- [Things to do]
1. Using the data platform text below, list every item that the Drupal 7.0 curation system includes.
2. Answer these from the data platform text below.
(a) Which Python framework is the API built with?
(b) How many years of food incident data are used to train the prediction model?
(c) What three stages does data pass through in a Logstash pipeline?
3. Write out the part of the data platform text below starting at "The data platform includes" and ending at "and the hazard.", word for word.

──────── Text shown

For both of them the SGDClassifier was used, along with a TFIDF vectorizer. This API has endpoints for the generation of the model with a new train dataset and for the identification of hazard and product terms and is built using Flask framework for Python.

For the human curation part the Drupal 7.0 is used as the data curation system of the data platform. The curation system includes:

  • Feed importers to import the information that is collected and enriched

  • Data curation workflow with specific roles and access rights

  • Drupal rules for enriching and publishing information

  • Drupal exporter to publish the curated and reviewed information

5.6 Monitoring Components

This component provides insights and visibility into the health and status of data platform’s data clusters by tracking specific metrics in real time and sending alerts or notifications when readings exceed or fall below the set thresholds. Data collected from monitoring our data clusters can be stored, analyzed, and displayed in business intelligence and analytics dashboards and reports. The following software tools were used to monitor the health of the platform.

  • Logstash is an open-source data collection engine with real-time pipelining capabilities. Data flows through a Logstash pipeline in three stages: the input stage, the filter stage, and the output stage. Logstash can dynamically unify data from disparate sources and normalize the data into destinations of your choice. Clean and democratize all your data for diverse advanced downstream analytics and visualization use cases.

  • Kibana is an open-source data visualization and exploration tool used for log and time-series analytics, application monitoring, and operational intelligence use cases. It offers powerful and easy-to-use features such as histograms, line graphs, pie charts, heat maps, and built-in geospatial support. Also, it provides tight integration with Elasticsearch, which makes Kibana the default choice for visualizing the data stored in Elasticsearch.

  • Finally, we employ Metricbeat, i.e., the proposed tool for monitoring the scalability of Big Data platform, over the Elastic Stack to monitor and report our chosen metrics.

5.7 Intelligence Layer

The data platform includes an intelligence layer that is responsible for implementing the risk assessment and risk prediction algorithms using machine learning and deep learning methods [15].

Incident prediction module: Food incident data of the last 30 years is used to train a deep learning prediction model to predict food incidents in the future. The incidents’ dataset becomes available through the data API of the data platform. To that direction, a request to the data API is sent with the product (ingredient or material) for which we want to predict the incidents of the next 12 months. We can build prediction models for specific hazards and specific regions by filtering the result set with the country of interest and the hazard.

────────────────
──────── Information given

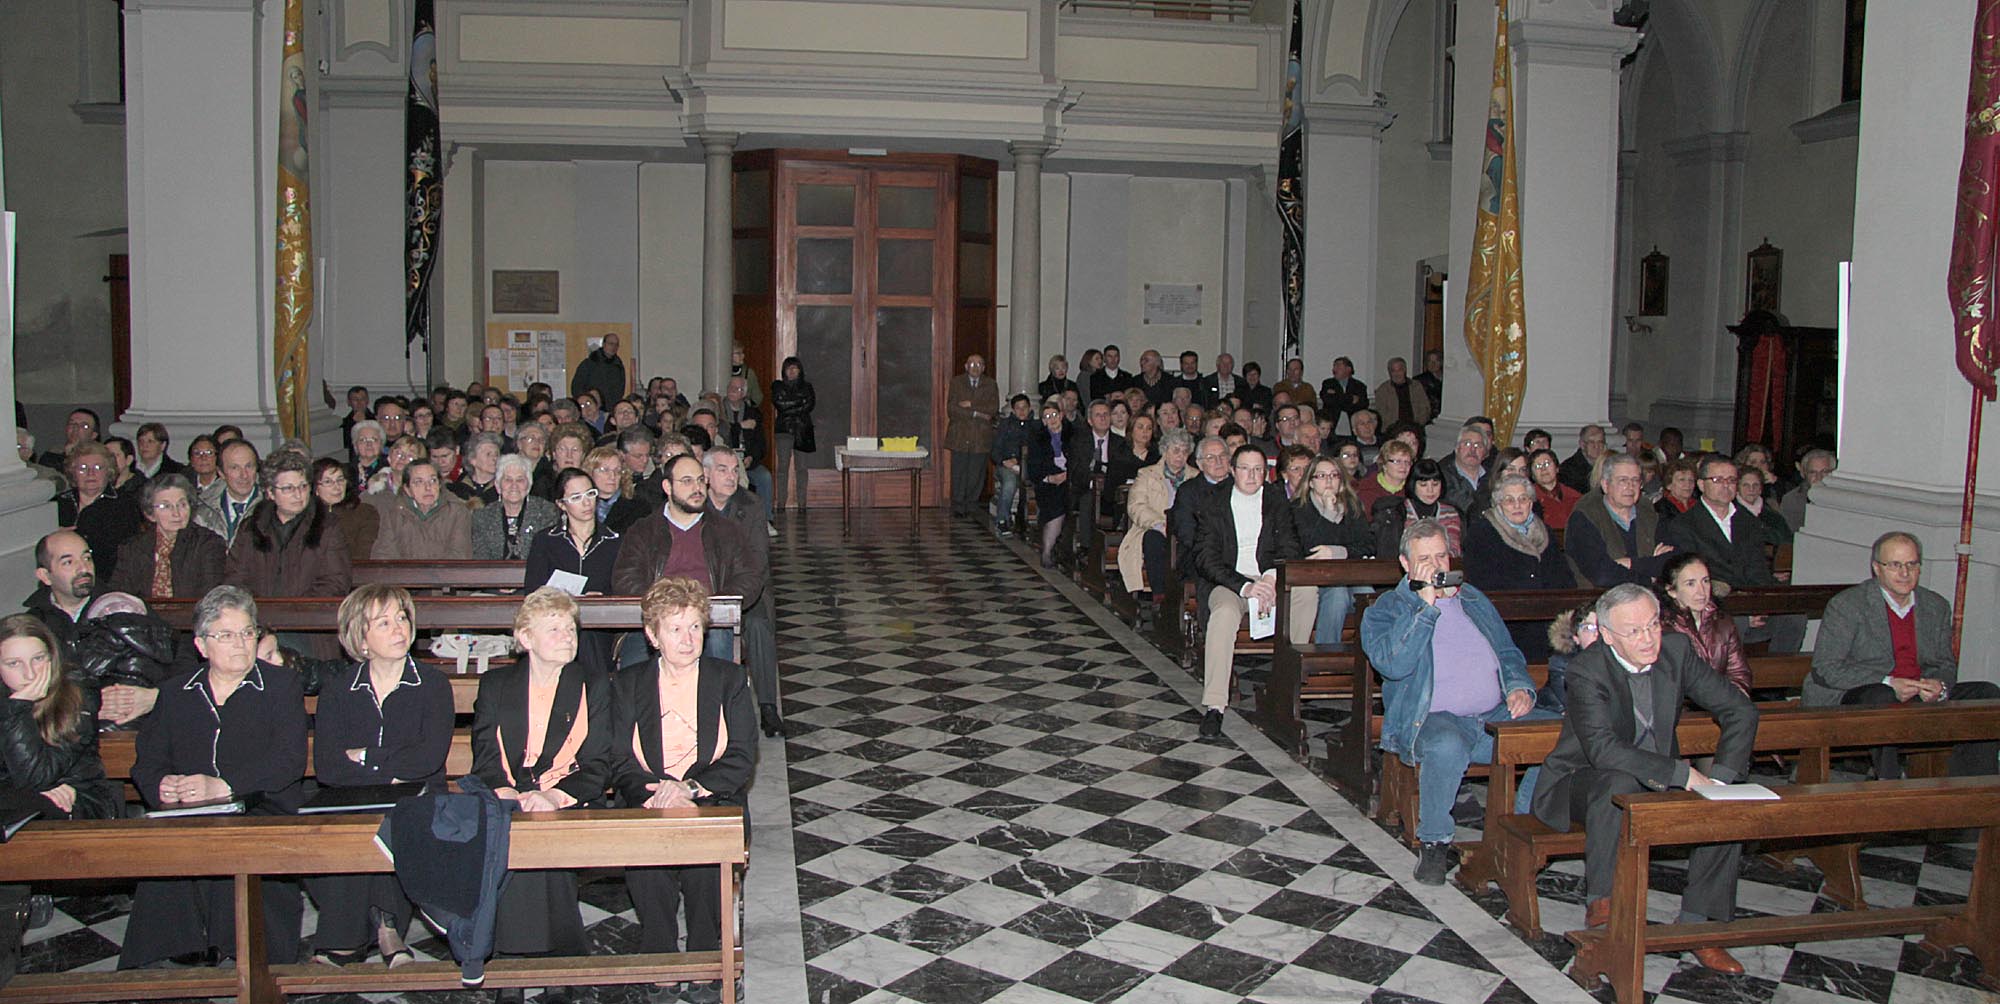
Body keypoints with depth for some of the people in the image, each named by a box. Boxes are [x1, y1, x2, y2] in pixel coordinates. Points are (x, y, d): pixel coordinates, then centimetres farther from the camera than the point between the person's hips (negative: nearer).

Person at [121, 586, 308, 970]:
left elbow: (289, 760, -5)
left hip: (262, 812, -3)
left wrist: (223, 786, -18)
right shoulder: (174, 694, 21)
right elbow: (147, 762, 15)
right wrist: (161, 787, -10)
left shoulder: (281, 685, 9)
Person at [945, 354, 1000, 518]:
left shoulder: (991, 385, 11)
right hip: (959, 436, -1)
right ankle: (957, 506, 5)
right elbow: (951, 409, -4)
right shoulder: (956, 383, 7)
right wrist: (976, 414, -11)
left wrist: (971, 404, -11)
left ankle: (971, 505, 12)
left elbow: (993, 409, -3)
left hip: (981, 437, 1)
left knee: (976, 473, 1)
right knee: (958, 472, -2)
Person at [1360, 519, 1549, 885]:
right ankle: (1433, 842, -17)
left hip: (1496, 716, 5)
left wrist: (1519, 686, 3)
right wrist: (1425, 604, -13)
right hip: (1431, 719, -5)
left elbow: (1509, 653, 25)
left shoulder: (1475, 600, 23)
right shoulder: (1385, 610, 6)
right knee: (1447, 745, -39)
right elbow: (1393, 664, -13)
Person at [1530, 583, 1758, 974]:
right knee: (1619, 782, -37)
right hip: (1580, 783, -5)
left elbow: (1740, 711, 0)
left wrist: (1720, 778, -13)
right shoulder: (1586, 671, -21)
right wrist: (1685, 774, -36)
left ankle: (1695, 925, -8)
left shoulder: (1676, 650, -6)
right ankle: (1600, 905, -29)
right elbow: (1602, 749, -35)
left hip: (1658, 781, 6)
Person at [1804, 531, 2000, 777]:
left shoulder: (1937, 607, 13)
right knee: (1881, 698, -37)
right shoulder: (1846, 605, -5)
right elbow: (1824, 669, -12)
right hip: (1855, 698, -6)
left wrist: (1939, 687, -8)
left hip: (1922, 699, 6)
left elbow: (1946, 665, 18)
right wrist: (1888, 684, -21)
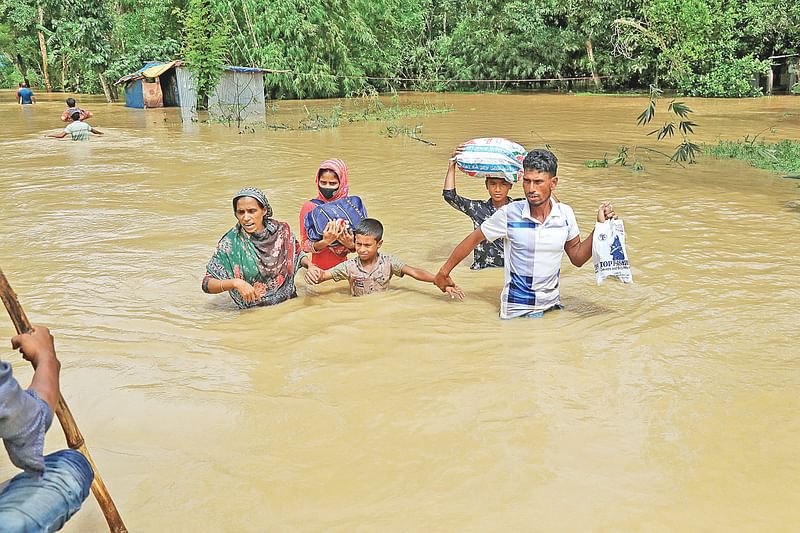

────────────────

- [Completed exercise]
1.
- Feed importers to import the information that is collected and enriched
- Data curation workflow with specific roles and access rights
- Drupal rules for enriching and publishing information
- Drupal exporter to publish the curated and reviewed information

2.
(a) Flask
(b) The last 30 years
(c) The input stage, the filter stage, and the output stage

3.
The data platform includes an intelligence layer that is responsible for implementing the risk assessment and risk prediction algorithms using machine learning and deep learning methods [15].

Incident prediction module: Food incident data of the last 30 years is used to train a deep learning prediction model to predict food incidents in the future. The incidents’ dataset becomes available through the data API of the data platform. To that direction, a request to the data API is sent with the product (ingredient or material) for which we want to predict the incidents of the next 12 months. We can build prediction models for specific hazards and specific regions by filtering the result set with the country of interest and the hazard.